In tema di neuroprotezione, l’Hericium erinaceus si è dimostrato in grado di stimolare la sintesi
del Nerve Growth Factor (NGF, fattore di crescita nervoso), con le conseguenti ricadute favorevoli in termini di neurotrofismo e salute neuronale [80,81]. L’Hericium erinaceus si è anche
dimostrato utile nel migliorare il quadro sintomatologico associato al degrado cognitivo lieve
(Mild Cognitive Impairment, MCI), che spesso precede di anni la comparsa della malattia di
Alzheimer [82], contribuendo in generale a un’azione volta a contrastare l’invecchiamento
cerebrale [83].
Nel contesto dell’azione antiproliferativa, sono stati osservati interessanti risultati nel trattamento, ad esempio, di neoplasie gastriche, sia impiegato da solo sia in associazione con farmaci
chemioterapici tradizionali; tuttavia, sono necessari ulteriori studi per individuare i costituenti
chimici attivi e capirne il meccanismo di azione e l’effettiva efficacia antitumorale in vivo [84].

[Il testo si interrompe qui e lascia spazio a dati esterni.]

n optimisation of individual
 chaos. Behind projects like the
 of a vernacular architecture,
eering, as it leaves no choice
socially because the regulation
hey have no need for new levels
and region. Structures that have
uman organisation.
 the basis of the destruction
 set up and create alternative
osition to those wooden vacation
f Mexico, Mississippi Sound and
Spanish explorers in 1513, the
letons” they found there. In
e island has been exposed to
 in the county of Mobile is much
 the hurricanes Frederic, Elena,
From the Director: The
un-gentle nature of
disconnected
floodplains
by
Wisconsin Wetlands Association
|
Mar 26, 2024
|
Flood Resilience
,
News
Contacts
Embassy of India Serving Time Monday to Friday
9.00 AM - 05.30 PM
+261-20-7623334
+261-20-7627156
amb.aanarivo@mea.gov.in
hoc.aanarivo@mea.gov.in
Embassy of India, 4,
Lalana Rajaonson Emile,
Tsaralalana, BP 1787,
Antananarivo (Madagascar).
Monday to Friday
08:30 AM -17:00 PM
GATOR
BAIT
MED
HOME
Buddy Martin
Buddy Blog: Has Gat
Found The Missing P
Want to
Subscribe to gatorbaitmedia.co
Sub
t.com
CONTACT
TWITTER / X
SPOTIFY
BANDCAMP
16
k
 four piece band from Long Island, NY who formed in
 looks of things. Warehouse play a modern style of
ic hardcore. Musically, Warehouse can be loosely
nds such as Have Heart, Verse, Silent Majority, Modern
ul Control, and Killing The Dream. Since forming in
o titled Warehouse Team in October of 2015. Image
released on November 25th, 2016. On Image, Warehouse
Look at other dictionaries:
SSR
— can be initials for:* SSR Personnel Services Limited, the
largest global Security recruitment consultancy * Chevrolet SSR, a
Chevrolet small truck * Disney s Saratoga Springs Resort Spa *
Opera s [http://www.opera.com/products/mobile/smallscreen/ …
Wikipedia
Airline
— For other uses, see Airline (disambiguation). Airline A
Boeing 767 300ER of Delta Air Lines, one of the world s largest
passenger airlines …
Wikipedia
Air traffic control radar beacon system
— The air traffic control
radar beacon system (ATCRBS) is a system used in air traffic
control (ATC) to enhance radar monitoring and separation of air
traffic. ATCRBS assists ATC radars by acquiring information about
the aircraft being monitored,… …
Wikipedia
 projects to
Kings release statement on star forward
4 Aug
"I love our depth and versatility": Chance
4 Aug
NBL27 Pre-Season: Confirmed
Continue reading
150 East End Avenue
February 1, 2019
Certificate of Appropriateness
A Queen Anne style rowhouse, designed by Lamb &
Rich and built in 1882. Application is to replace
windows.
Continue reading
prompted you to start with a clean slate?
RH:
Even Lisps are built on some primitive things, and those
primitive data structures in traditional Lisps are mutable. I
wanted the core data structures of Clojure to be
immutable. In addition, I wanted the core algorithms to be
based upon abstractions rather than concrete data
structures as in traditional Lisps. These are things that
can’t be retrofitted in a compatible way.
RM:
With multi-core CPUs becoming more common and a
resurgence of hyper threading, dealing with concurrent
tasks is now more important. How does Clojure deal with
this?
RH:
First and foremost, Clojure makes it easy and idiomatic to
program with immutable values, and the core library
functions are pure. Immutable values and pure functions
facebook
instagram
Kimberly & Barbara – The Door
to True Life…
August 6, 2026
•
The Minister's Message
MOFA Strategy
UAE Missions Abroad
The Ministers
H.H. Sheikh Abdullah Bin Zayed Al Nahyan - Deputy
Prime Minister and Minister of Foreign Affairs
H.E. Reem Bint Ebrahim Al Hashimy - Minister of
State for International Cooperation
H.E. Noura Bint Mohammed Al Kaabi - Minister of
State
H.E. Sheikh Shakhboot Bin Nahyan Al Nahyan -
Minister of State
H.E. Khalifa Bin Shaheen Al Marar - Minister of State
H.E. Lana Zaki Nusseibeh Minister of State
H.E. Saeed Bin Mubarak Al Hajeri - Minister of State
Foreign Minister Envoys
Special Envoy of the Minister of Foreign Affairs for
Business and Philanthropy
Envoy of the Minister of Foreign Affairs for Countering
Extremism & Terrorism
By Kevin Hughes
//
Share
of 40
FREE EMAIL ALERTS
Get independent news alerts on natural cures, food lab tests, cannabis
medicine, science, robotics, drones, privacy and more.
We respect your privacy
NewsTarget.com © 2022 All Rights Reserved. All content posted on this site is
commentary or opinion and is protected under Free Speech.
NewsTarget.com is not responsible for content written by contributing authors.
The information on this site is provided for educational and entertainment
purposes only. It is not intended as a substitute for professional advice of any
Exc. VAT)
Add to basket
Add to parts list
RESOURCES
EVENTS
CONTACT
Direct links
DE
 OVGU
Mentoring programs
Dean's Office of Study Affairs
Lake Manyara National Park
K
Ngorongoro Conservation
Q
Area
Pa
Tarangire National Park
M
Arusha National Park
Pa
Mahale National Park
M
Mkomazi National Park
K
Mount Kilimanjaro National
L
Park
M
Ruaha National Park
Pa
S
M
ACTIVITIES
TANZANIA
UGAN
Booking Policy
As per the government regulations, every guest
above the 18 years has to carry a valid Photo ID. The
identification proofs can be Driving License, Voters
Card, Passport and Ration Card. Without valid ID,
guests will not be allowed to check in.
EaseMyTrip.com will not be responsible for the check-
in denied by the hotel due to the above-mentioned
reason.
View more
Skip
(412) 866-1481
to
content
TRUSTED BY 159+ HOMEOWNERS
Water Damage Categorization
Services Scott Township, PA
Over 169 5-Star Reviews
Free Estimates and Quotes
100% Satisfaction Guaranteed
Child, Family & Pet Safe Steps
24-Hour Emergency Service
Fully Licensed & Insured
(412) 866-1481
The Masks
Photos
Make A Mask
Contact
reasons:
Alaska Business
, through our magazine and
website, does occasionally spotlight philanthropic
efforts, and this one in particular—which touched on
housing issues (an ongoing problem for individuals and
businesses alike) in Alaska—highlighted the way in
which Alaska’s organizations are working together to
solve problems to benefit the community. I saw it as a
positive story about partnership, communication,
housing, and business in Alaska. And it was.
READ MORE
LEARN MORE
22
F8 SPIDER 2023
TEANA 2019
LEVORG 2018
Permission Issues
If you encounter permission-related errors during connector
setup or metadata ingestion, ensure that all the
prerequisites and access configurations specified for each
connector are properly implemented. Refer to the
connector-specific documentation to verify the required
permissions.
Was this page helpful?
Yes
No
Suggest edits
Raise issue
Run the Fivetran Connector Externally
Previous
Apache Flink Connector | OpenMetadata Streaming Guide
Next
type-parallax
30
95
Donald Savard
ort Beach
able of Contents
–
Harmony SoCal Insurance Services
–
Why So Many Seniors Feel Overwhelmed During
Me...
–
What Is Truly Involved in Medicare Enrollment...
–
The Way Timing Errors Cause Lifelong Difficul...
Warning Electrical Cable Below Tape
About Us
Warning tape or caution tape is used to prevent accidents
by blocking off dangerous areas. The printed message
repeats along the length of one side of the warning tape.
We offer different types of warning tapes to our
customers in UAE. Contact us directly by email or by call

In medicina anti-aging, l’Hericium erinaceus viene tradizionalmente utilizzato:
● per le problematiche gastriche, grazie alla sua attività antinfiammatoria e cicatrizzante e
alla capacità di rigenerazione delle mucose;
● a supporto delle funzioni nervose, dato che vari studi scientifici hanno permesso di identificare composti in grado di attraversare la barriera ematoencefalica e di stimolare la rigenerazione mielinica, così come di esercitare un’attività neurotrofica e neuroprotettiva, favorendo
il mantenimento delle normali funzioni cognitive [85,86];
● nella prevenzione del danno ischemico neuronale [87].
La posologia suggerita in termini di estratto secco puro, ottenuto da corpi fruttiferi selezionati ed essiccati, la cui successiva macinazione ne determina una migliore biodisponibilità, è
compresa in un range tra 800 e 2.000 mg al giorno, suddivisi in due-tre somministrazioni.